Taking two deals a decade apart and in different industries is a recipe for a poor analogy but here goes.
Canada-based online retailer services platform Shopify took warrants in credit company Affirm in July. Converting them into 20 million shares cost one cent each.
After Affirm’s flotation and first day valuation pop it is a stake now worth $2bn.
At 8%, Shopify is Affirm’s third-biggest shareholder after founder and CEO Max Levchin (11%) and Jasmine Ventures, part of Singapore’s sovereign wealth fund GIC (9%) and ahead of venture capital firms Lightspeed Venture Partners, Founders Fund and Khosla Ventures.
Affirm, founded in 2012, partners with retailers to offer consumer loans to buy now, pay later for goods and gave up the warrants to become the exclusive provider or point-of-sale financing for Shop Pay, Shopify’s checkout service that has been booming through the covid-19 disease-induced changes to shopping habits.

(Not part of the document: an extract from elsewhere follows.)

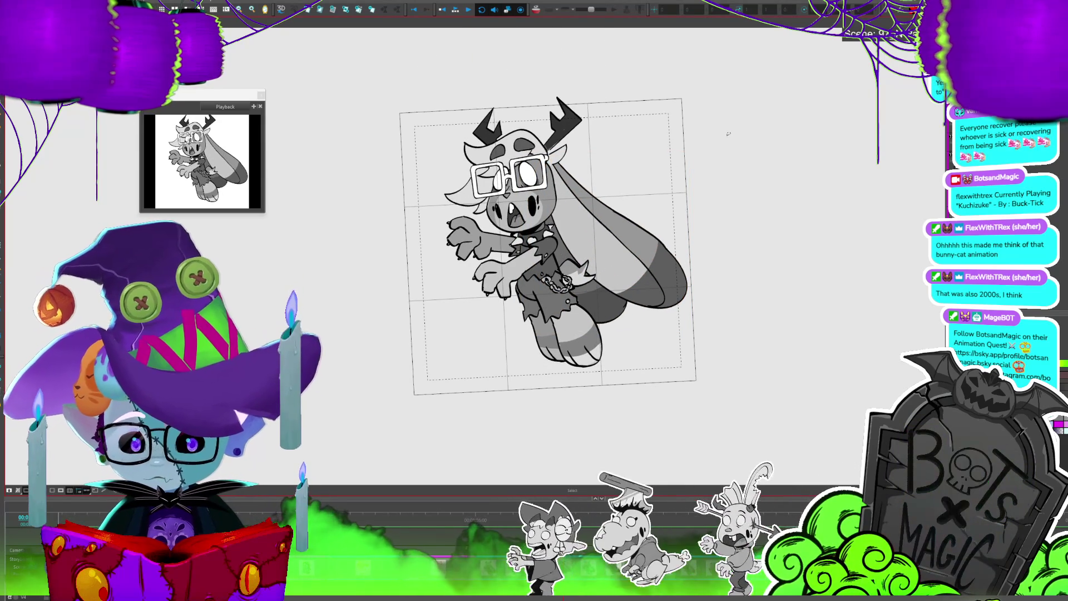
key(period)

The second example is Germany-based car maker Daimler, which acquired a 9% stake in Tesla in 2009 for $50m. Daimler sold part, was diluted when Tesla raised capital and exited the remaining 4% stake in 2014 for $780m.
At the time this was a fantastic financial win. Daimler’s market capitalisation is now $62bn; Tesla’s $801bn.
Effectively Tesla could buy Daimler, whose founder was one of the founders of the internal combustion engine (ICE) just as Elon Musk has put electric vehicles on the map this century, for about the value of the stake it gave to Daimler (assuming a premium for takeover).
In Daimler’s case it was interested in electric vehicles but misjudged how they would disrupt ICEs, let alone how quickly. Reaping a great financial return made sense given how near Tesla came to bankruptcy along the way but the strategic miss could be a death knell for a group that has now spun off its innovation unit last month.
So what could this mean for Shopify when thinking of Affirm?
As Jeremy Liew, partner at Lightspeed, in his blog on Affirm’s initial public offering said: “Money is a commodity. It’s impossible to charge higher than industry interest rates. So to build a strong business model, a fintech needs to tackle at least two of the four big cost line-items; bad debt (credit), marketing, cost of capital and servicing. Affirm chose to focus on building strength in the first two….
“Today Affirm is much more than a point-of-sale lender. It offers consumers a way to shop at virtually any retailer through its app. It offers savings accounts with no fees or minimums. It makes loans directly to existing customers. It even directs customers to deals and discounts on future purchases. It is building a beloved financial institution.”
Shopify helps retailers go online but is an intermediary. Affirm has a relationship with customers and the shops to cause more deals to happen. There could quickly be an asymmetry in power if Affirm’s model and development holds up and it turns into a superapp.